Luftverkehr in der Pandemie: Chinas drastische Regeln

Fluggesellschaften, die Infizierte an Bord hatten, werden von der Volksrepublik zeitweise gesperrt. Den Flugverkehr bringt das fast zum Erliegen.

4 Menschen in weißen Schutzanzügen stehen vor einem Flugzeug

Chinesische Inspektoren in Schutzanzügen begutachten Listen vor einem südkoreanischen Flugzeug Foto: imago

PEKING taz | Auch in der internationalen Luftfahrt gilt das Prinzip „Auge um Auge, Zahn um Zahn“. Nun haben die Vereinigten Staaten zurückgeschlagen: Am Freitag kündigte die US-Regierung an, 44 Flugverbindungen der chinesischen Anbieter Air China, China Southern Airlines, China Eastern Airlines und Xiamen Airlines bis Ende März zu streichen. Es war eine Gegenreaktion auf die Flugsuspendierungen der chinesischen Seite.

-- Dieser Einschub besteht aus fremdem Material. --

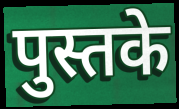
पुस्तके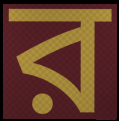
ব়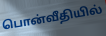
பொன்வீதியில்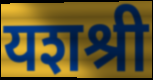
यशश्रीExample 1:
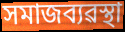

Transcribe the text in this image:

সমাজব্যৱস্থা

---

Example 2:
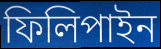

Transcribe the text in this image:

ফিলিপাইন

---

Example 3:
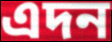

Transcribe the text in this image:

এদন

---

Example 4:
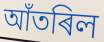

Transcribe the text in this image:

আঁতৰিল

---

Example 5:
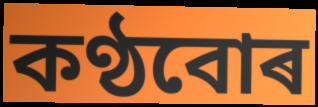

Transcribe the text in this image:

কণ্ঠবোৰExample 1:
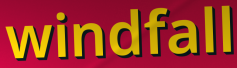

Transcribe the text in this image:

windfall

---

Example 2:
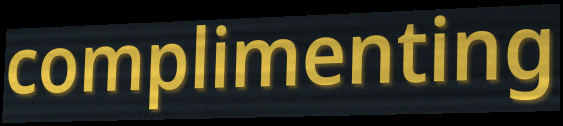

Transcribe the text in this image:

complimenting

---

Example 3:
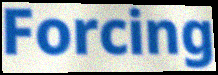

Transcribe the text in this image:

Forcing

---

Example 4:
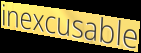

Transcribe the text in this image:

inexcusable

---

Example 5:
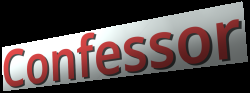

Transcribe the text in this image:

ConfessorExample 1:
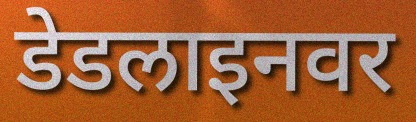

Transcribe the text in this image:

डेडलाइनवर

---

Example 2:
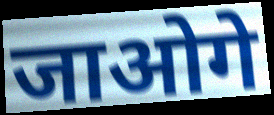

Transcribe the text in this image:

जाओगे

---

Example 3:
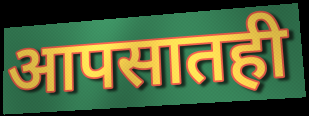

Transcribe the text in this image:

आपसातही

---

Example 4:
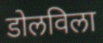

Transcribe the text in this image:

डोलविला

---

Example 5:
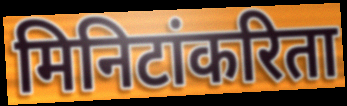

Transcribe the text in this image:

मिनिटांकरिता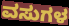
ವಸುಗಳ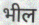
भीलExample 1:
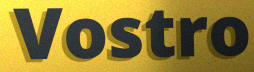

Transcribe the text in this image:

Vostro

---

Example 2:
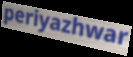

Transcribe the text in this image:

periyazhwar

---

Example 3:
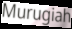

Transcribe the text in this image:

Murugiah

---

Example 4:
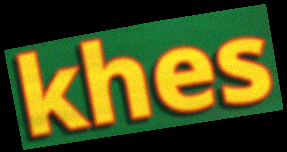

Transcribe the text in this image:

khes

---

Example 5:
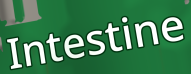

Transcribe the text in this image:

IntestineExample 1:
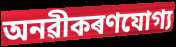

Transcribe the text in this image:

অনৱীকৰণযোগ্য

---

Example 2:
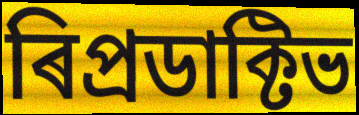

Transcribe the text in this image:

ৰিপ্ৰডাক্টিভ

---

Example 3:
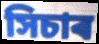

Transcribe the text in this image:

সিচাৰ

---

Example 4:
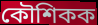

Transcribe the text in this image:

কৌশিকক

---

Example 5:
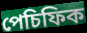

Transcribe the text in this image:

পেচিফিকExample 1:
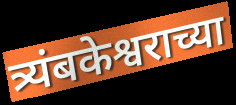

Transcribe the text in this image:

त्र्यंबकेश्वराच्या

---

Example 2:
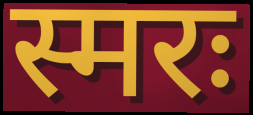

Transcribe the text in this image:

स्मरः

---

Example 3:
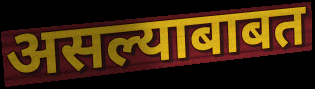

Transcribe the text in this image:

असल्याबाबत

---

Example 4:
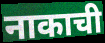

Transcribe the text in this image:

नाकाची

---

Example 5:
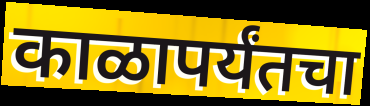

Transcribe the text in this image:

काळापर्यंतचा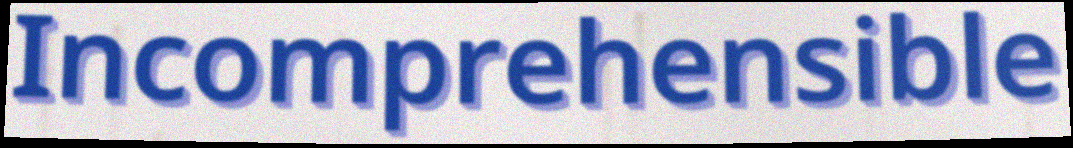
Incomprehensible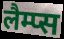
लैम्प्स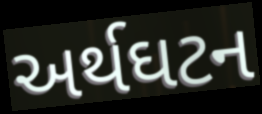
અર્થઘટન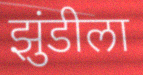
झुंडीलाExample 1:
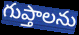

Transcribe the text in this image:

గుప్తాలను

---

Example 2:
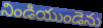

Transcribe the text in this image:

నిండియుండెను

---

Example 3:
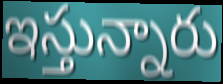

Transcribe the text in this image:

ఇస్తున్నారు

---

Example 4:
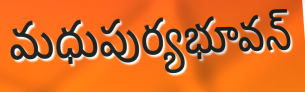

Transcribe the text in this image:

మధుపుర్యభూవన్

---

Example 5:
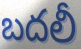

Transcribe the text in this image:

బదలీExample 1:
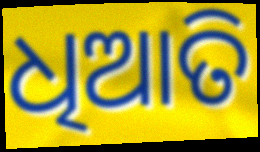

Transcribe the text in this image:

ଧିଆତି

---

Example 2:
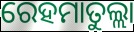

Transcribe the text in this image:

ରେହମାତୁଲ୍ଲା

Was in Zeiten einer globalen Pandemie nach einer Randnotiz klingt, wirft doch tatsächlich den Blick auf eine weltweit einmalige Praxis. Seit Juni 2020 wendet die chinesische Luftfahrtbehörde (CAAC) ein inoffizielles Bestrafungssystem im Namen der Coronaprävention an. Dabei werden Fluggesellschaften mit vorübergehenden Flugverboten belegt, die in ihren Maschinen mit dem Coronavirus infizierte Personen – unwissend – nach China transportieren.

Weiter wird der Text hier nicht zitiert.